LEWISTON — Some kids wallowed. Some sank to the bottom of the pit and flopped onto their backs until their faces and clothes turned the color of coffee. And some made mud angels.

Because of the weight of the mud that quickly began to dry in the 80-degree heat, Shane Bergeron, 8, waddled Saturday when he finished the Geiger Elementary School obstacle course, called the Tough Gator Challenge.

But he walked toward the start.

“I want to do it five times,” he said of the 1½-mile course.

And he wasn’t alone.

Two hours after the challenge began — raising as much as $5,000 for the school’s parent-teacher association — some of children had completed eight laps, said parent Chip Groover, who came up with the idea with another father.
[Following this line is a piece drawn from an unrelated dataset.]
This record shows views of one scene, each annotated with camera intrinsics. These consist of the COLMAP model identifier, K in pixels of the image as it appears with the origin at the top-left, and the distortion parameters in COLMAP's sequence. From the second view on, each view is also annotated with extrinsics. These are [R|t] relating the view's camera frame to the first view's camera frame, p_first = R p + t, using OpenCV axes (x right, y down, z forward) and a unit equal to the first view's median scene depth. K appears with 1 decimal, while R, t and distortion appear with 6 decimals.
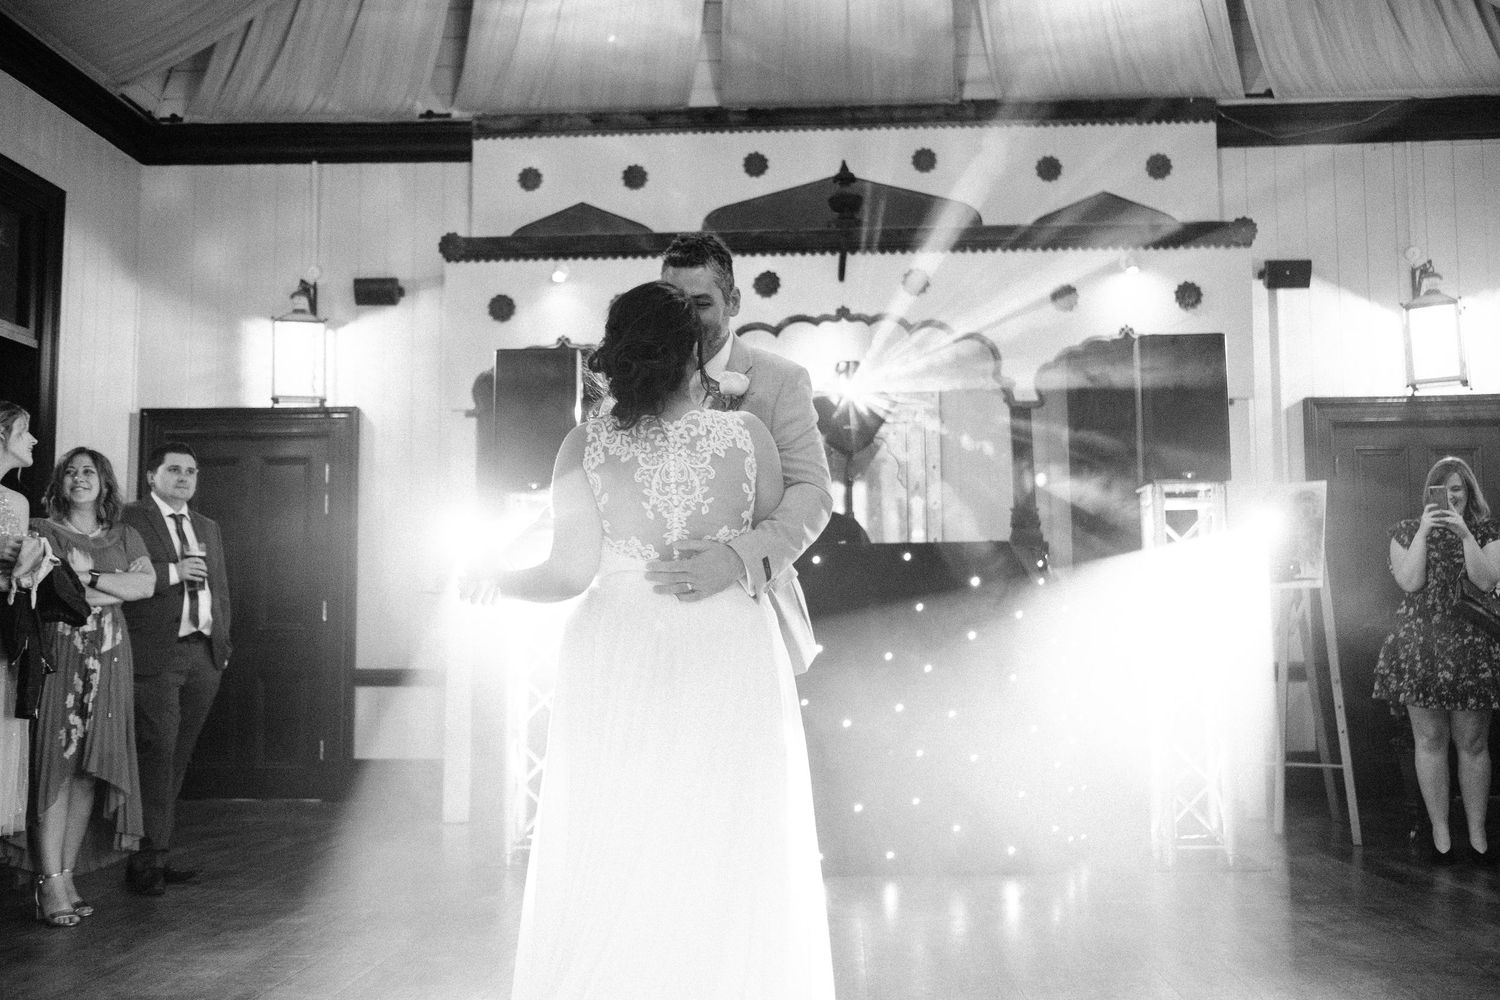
lens RADIAL K [[1493.2, 0, 738.8], [0, 1493.2, 494.5], [0, 0, 1]] dist [-0.000061, 0.000000]
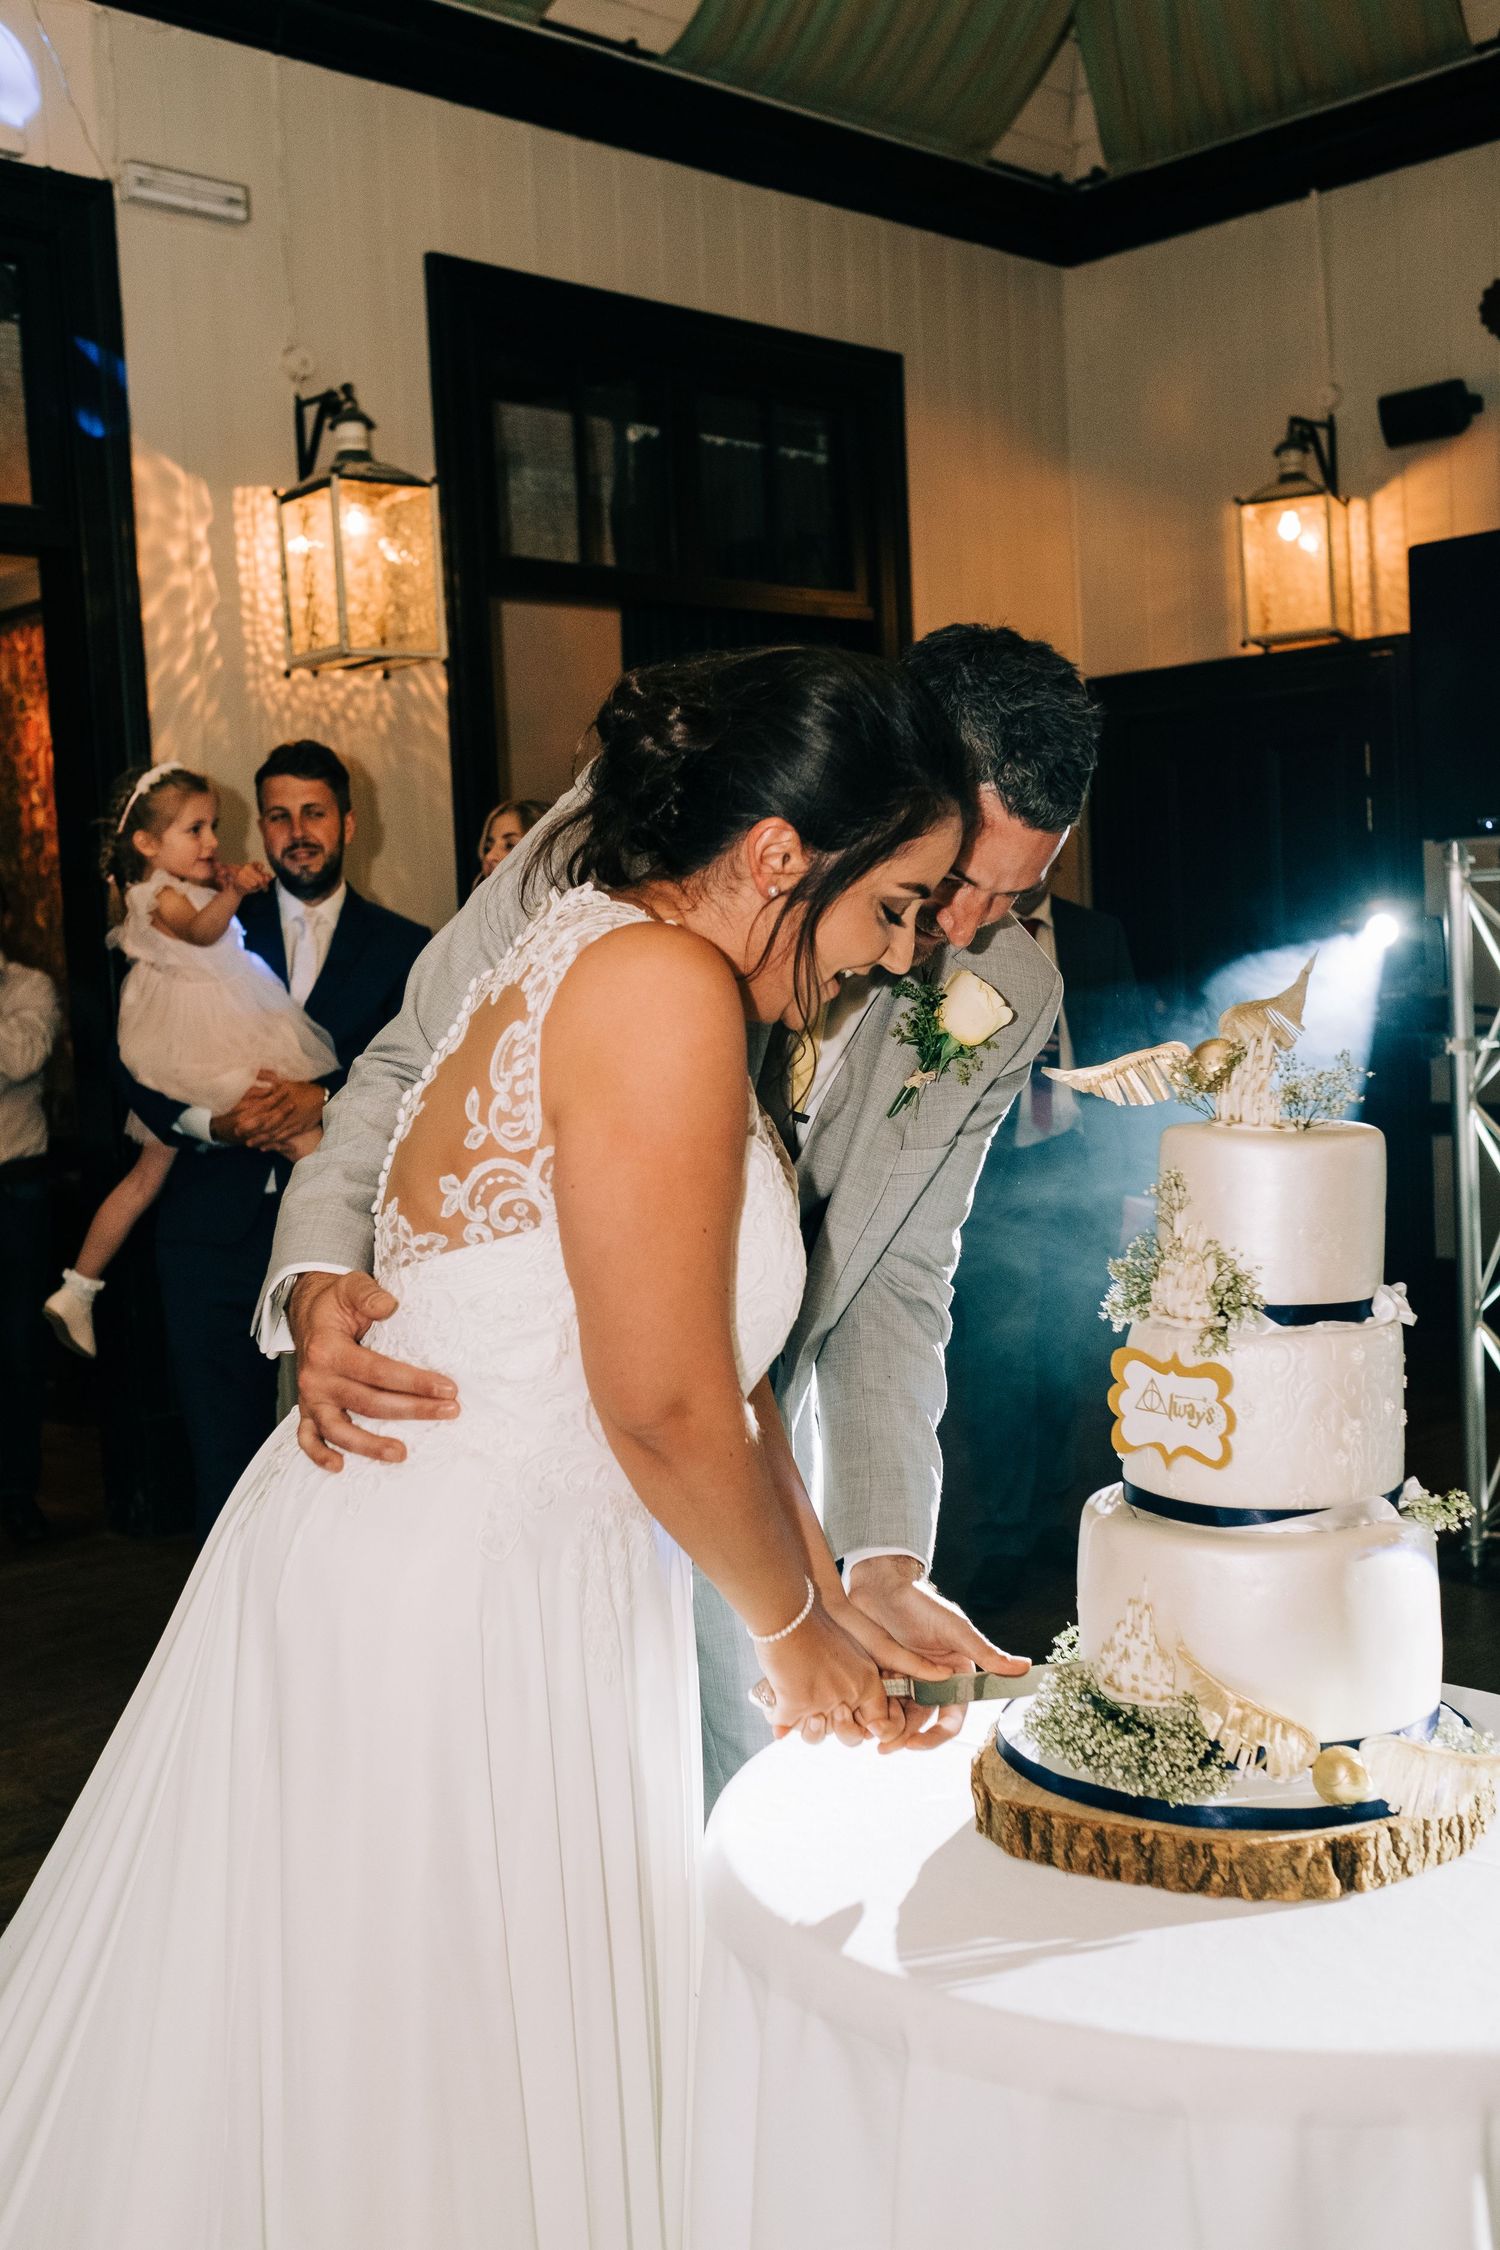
lens RADIAL K [[2239.9, 0, 745.8], [0, 2239.9, 1110.8], [0, 0, 1]] dist [-0.000061, 0.000000]
pose [[0.739896, 0.016782, -0.672512, 0.125876], [0.109323, 0.983400, 0.144818, -0.032077], [0.663779, -0.180671, 0.725779, 0.202701]]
They ran a course called “The Tough Mudder” in Vermont and wondered if they might create something similar. It would be fun, Groover figured. It could encourage fitness and teamwork, and it could raise money for the organization that helps fund field trips and visits to the school by authors and other speakers.

The planning began in September, lining up sponsors and materials and in-kind donations. Construction on the course began in April.

Parents mowed grass and cleared trees around the College Road school. They built bridges and balance beams, tunnels and walls.

A contractor donated time and equipment to build the pit. Then, city firefighters came and gave it some water for the mud.

On Friday, about 15 teachers ran the course while the school’s student body cheered. Saturday was everyone else’s chance.

About 220 people preregistered, promising $5 each to run the course. At least 250 more signed up at the school, paying $7 each, Groover said.

About 100 volunteers watched over each piece of the track, from the brook jumps and tunnel squeezes to the mud pit and the last stop, a rinsing Slip-and-Slide run.

“It’s a good workout,’ said Shane’s dad, Lewiston firefighter Kevin Bergeron, covered in mud after a second and final run. Shane’s brother, 11-year-old Spencer, also ran it twice, doing his best to walk through the mud pit.

One unforeseen hazard was a growing collection of shoes that had been mired and abandoned at the bottom of the pit.

They tripped up a few challenge runners.

But no one was hurt, said Groover, who started each run by addressing children and adults on a bullhorn.

“I don’t care how fast you are!” his voice boomed. “It’s not a race. It’s a challenge!”

The starters repeated each cheer: “I’m going to help my fellow gators! Tough Gators! Tough Gators!”